How to Take Care of Your Posture as You Age

As you get older, if you don’t take care of your posture, you’ll eventually pay for it. You’ll have unnecessary pain, be weaker than you need to be, and ever so slightly start to look like Mr. Burns from The Simpsons.

Fixing bad posture after it has already set in is difficult. It’s a hell of a lot easier to maintain what you have now than to try and get it back later.

There are 2 major things you need to do to maintain a good posture as you age.

  1. Follow a well-balanced strength training program. Ideally one that puts appropriate focus on pulling movements, emphasizes good form, and does not overload the muscles that close the front of the body (chest, front shoulders, hip flexors).
  2. Stretch both statically and dynamically.

At 34 years old I don’t care about increasing my deadlift by another plate or getting on a bodybuilding stage.
I care about maintaining strength, posture and energy as I age.

The current routine I’m following reflects that goal, and here I’ll share that routine with you as a useful template to build your own weekly routine.

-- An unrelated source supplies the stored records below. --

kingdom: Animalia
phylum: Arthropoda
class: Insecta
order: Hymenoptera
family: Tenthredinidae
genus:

Here is the current weekly program I’m following. I train at 6pm each day, Monday to Friday.

The strength training sessions are 30 minutes and based on simple compound movements.

The stretching sessions are 30 minutes and combine common dynamic and static stretches. They are heavily based on the gymnasticbodies stretch series.

I’ve used a lot of other stretching techniques in the past such as doing yoga classes, acroyoga, and long static stretching such as those found in Pavel Tsatsouline’s book, Relax into Stretch.

All of those techniques and many more are valid. I’m not promoting one form of stretching over another, as different bodies react differently to various techniques. However, stretching in general is very important and you need to fit it into your week.

I like to do stretching after strength training because:

  1. You’re fully warmed up
  2. You’re already at the gym.
  3. It’s especially relaxing after a heavy training session.

A quick note on cardio.

Cardio is its own animal. And to be honest I’ve avoided it most of my life. However, I’ve been able to be consistent with cardio in one way. I get on a treadmill for 30 minutes at moderate, consistent intensity, and listen to an audio book (preferably Will Durant) so I don’t feel like I’m wasting my time.

Experiment with this weekly schedule, make it your own, and find a way to fit strength training, stretching, and cardio into your week.